**Description of the task:**
Please report how many lines in the following material hold the string "wrist", giving only the number.

**Information provided:**
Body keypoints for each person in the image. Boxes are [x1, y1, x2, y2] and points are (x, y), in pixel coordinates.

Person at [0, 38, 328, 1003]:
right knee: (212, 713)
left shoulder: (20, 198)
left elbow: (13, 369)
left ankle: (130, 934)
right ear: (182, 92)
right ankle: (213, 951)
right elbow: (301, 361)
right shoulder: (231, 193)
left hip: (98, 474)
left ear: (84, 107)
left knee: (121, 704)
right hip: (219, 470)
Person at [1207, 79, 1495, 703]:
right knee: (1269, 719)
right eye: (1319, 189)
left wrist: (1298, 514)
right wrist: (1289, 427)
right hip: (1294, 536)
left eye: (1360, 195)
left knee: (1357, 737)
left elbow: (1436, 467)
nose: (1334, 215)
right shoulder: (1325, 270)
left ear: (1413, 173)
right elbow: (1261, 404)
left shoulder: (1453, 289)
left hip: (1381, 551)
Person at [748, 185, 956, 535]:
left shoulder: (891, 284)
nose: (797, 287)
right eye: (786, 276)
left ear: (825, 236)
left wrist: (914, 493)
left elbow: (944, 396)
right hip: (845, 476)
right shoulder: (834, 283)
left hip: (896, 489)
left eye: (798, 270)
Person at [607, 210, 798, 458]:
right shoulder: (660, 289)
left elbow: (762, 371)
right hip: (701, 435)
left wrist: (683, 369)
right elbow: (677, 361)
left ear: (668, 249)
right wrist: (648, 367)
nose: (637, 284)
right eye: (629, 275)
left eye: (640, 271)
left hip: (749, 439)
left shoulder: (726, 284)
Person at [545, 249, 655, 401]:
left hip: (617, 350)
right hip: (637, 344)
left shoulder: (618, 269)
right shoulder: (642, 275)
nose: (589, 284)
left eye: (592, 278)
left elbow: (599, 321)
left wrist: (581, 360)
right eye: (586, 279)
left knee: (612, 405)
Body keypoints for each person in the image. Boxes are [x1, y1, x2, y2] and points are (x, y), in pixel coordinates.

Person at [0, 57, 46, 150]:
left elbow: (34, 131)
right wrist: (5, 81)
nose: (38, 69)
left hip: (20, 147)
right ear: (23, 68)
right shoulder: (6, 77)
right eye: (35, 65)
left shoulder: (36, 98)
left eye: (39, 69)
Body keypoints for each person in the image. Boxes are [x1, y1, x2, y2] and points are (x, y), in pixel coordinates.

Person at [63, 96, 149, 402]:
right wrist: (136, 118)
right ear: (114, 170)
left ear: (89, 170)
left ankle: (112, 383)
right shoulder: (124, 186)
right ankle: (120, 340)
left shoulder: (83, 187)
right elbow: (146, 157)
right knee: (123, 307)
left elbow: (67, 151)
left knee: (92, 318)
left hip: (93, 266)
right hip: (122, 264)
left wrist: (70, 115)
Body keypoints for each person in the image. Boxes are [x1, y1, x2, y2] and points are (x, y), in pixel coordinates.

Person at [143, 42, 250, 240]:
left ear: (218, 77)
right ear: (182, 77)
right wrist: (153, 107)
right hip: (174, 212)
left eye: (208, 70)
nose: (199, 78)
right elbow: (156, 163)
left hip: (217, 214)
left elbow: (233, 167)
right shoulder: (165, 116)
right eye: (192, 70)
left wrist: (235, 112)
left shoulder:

**Final answer:**
11